Agile Testing
Scrum
An Agile framework organizing work into fixed-length sprints with defined roles, events, and artifacts.
Full definition
Scrum is the most popular Agile framework. It organizes work into time-boxed iterations called sprints (usually 2 weeks) with defined roles, events, and artifacts.
Scrum roles:
- Product Owner: Defines what to build (priorities, requirements)

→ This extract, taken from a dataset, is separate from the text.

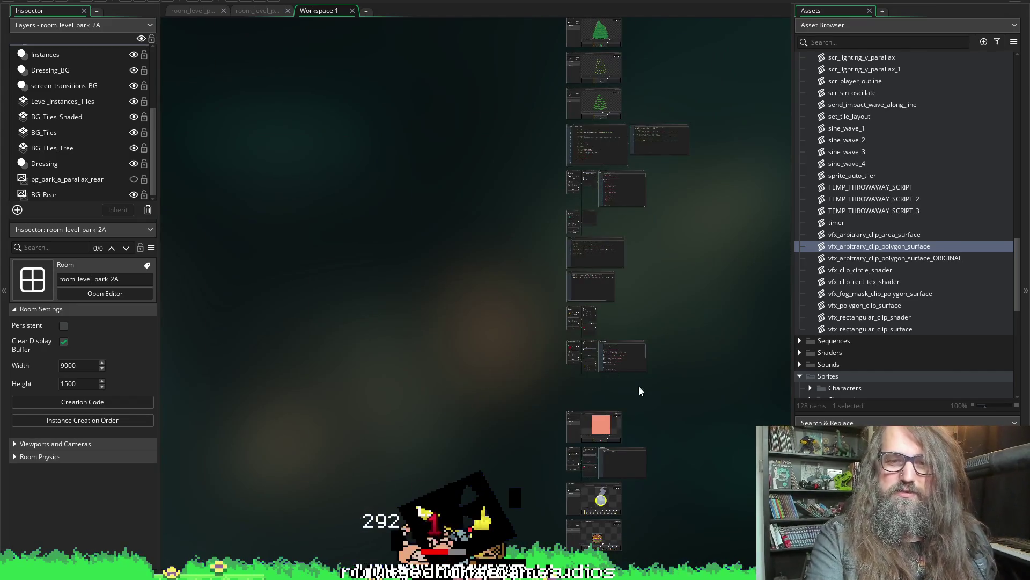
scroll(619, 101, "down", 2, "ctrl")
scroll(619, 101, "up", 7, "ctrl")
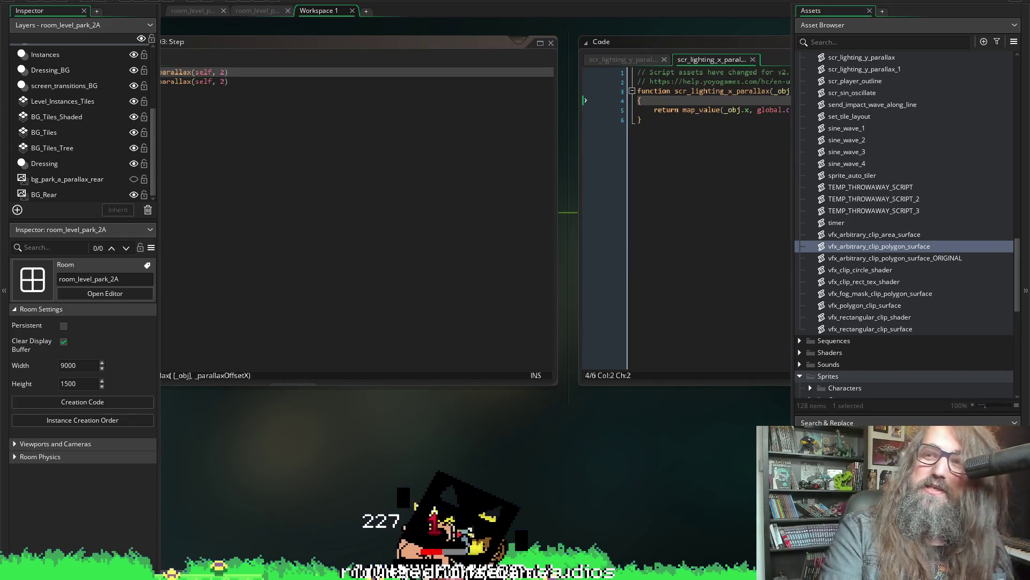
left_click(302, 119)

- Scrum Master: Facilitates the process, removes blockers
- Development Team: Builds the product (includes QA!)
Scrum events:
- Sprint Planning: Team selects work for the sprint
- Daily Standup: 15-minute sync on progress/blockers
- Sprint Review: Demo completed work to stakeholders
- Sprint Retrospective: Improve the team's process
Scrum artifacts:
- Product Backlog: Prioritized list of all work
- Sprint Backlog: Work selected for current sprint
- Increment: Working product at end of sprint
QA in Scrum:
- QA participates in all events
- Tests stories within the same sprint they're developed
- Helps define acceptance criteria during refinement
- Maintains and runs automated regression tests
- Reports on quality metrics
Understanding Scrum is essential for any QA role — virtually all modern software teams use some form of Agile/Scrum.